Millie was laughing at him.

“You’re mounting the wrong side, dumbass,” she said as she reined her horse-cat to face the direction she’d come from. “Oh, I should probably warn you. Things on this world are a little different from what you’re used to. Women who want children seek out men with pure DNA, no mutations or genetic drift, and take what they need to conceive whatever the man wants. The ladies will be after you if they find out you’re one hundred percent human. If anyone asks, you’ve got twenty-one percent drift and for god’s sake don’t let any of them get a blood sample. Women in this world will gang up when they find a man with pure DNA. It’s amazing how many women a single man can impregnate in a relatively short time given the proper incentive, like being allowed to continue breathing. Now, I never want to see you again. Goodbye.”

With that she kicked her horse-cat to speed and was off in a cloud of dust.

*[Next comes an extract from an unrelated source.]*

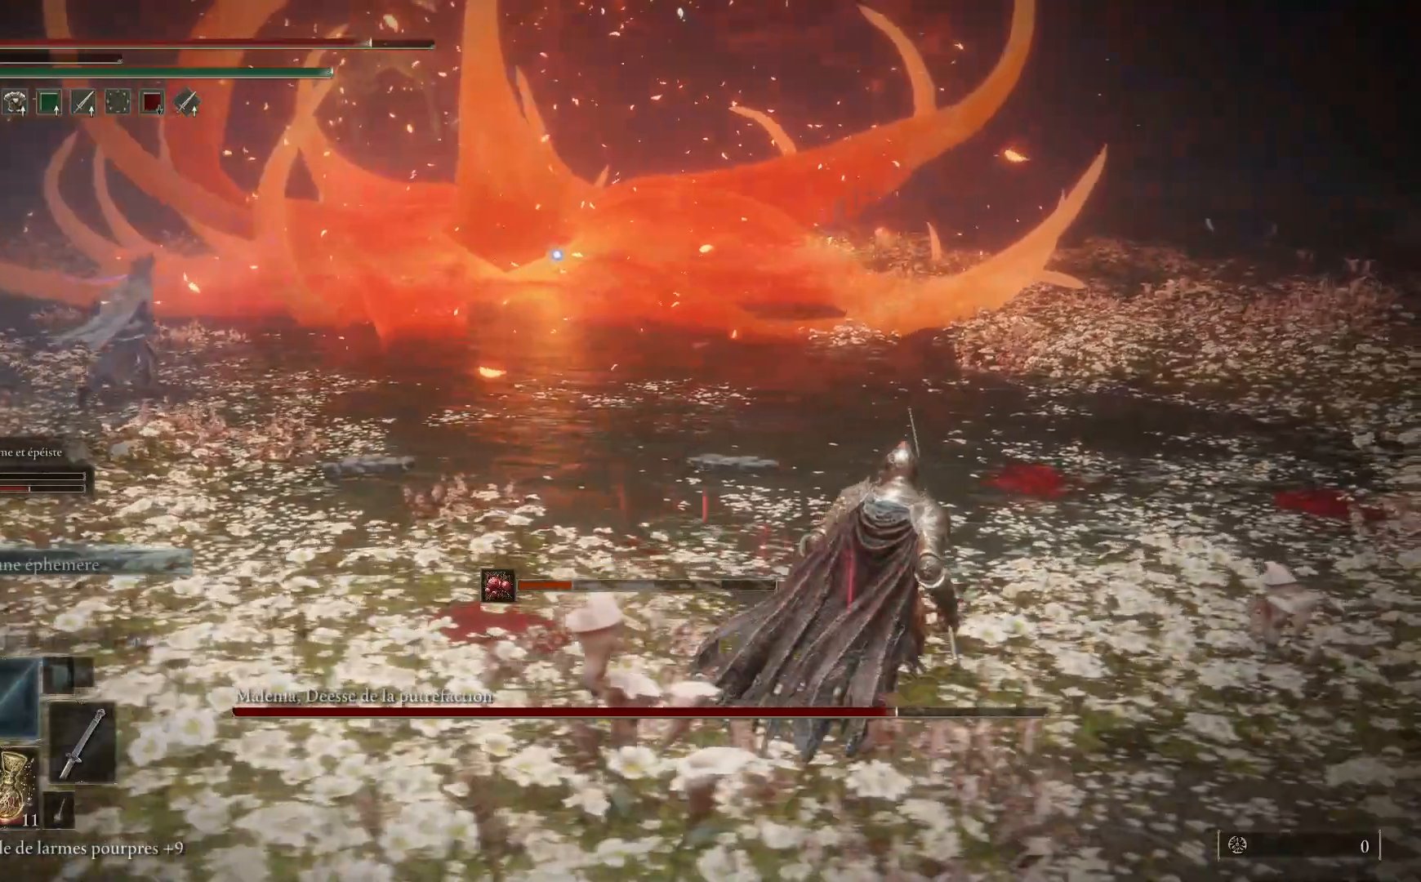
{"buttons": ["B"], "left_stick": "up-right", "right_stick": "center", "events": [[417, "left_stick", "up-right"]]}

“Trying to mount the wrong side dumbass,” Gabriel mimicked in her grating

smoker’s voice as he walked around to the other side of his own beast. This time it let him mount with no problems. There was nothing within sight resembling civilization in the direction Millie indicated.

“Now how the hell do I get you to move,” he asked the animal. “God, what am I even doing here? Packs of women that rape men? I’m in hell, or the best sex fantasy ever. This has to be a dream!”

Looking up at the spectacular sky, Gabriel sighed deeply. He would have given anything to be taken here as a child, if only to get away from his father, but now that he was here, all he could think about was going back to the comfort, fame and luxury of his old life.